### Work to be completed:
Provide a verbatim copy of all the records below, leaving the images out.

══ Provided information ══

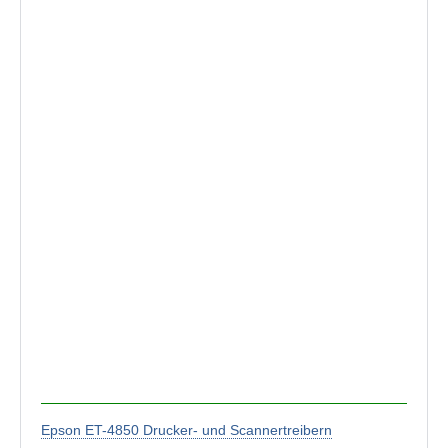
Epson ET-4850 Drucker- und Scannertreibern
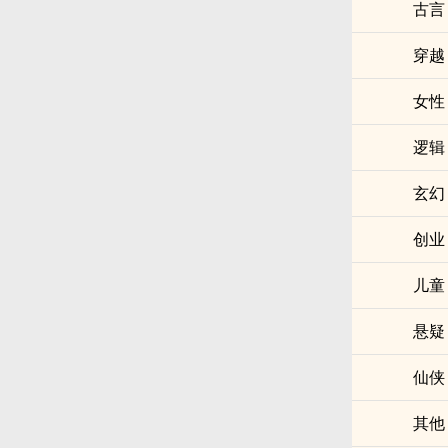
古言
穿越
女性
逻辑
玄幻
创业
儿童
悬疑
仙侠
其他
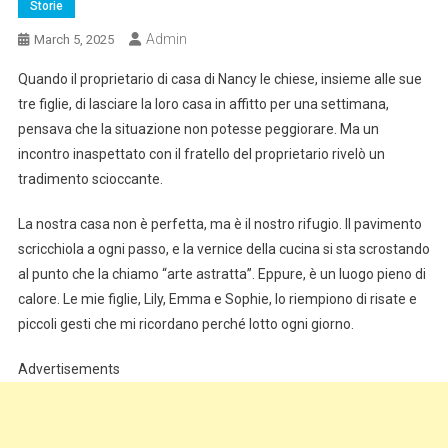
Storie
Admin
March 5, 2025
Quando il proprietario di casa di Nancy le chiese, insieme alle sue
tre figlie, di lasciare la loro casa in affitto per una settimana,
pensava che la situazione non potesse peggiorare. Ma un
incontro inaspettato con il fratello del proprietario rivelò un
tradimento scioccante.
La nostra casa non è perfetta, ma è il nostro rifugio. Il pavimento
scricchiola a ogni passo, e la vernice della cucina si sta scrostando
al punto che la chiamo “arte astratta”. Eppure, è un luogo pieno di
calore. Le mie figlie, Lily, Emma e Sophie, lo riempiono di risate e
piccoli gesti che mi ricordano perché lotto ogni giorno.
Advertisements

═══

### Exercise result:
Epson ET-4850 Drucker- und Scannertreibern
古言
穿越
女性
逻辑
玄幻
创业
儿童
悬疑
仙侠
其他
Storie
Admin
March 5, 2025
Quando il proprietario di casa di Nancy le chiese, insieme alle sue
tre figlie, di lasciare la loro casa in affitto per una settimana,
pensava che la situazione non potesse peggiorare. Ma un
incontro inaspettato con il fratello del proprietario rivelò un
tradimento scioccante.
La nostra casa non è perfetta, ma è il nostro rifugio. Il pavimento
scricchiola a ogni passo, e la vernice della cucina si sta scrostando
al punto che la chiamo “arte astratta”. Eppure, è un luogo pieno di
calore. Le mie figlie, Lily, Emma e Sophie, lo riempiono di risate e
piccoli gesti che mi ricordano perché lotto ogni giorno.
Advertisements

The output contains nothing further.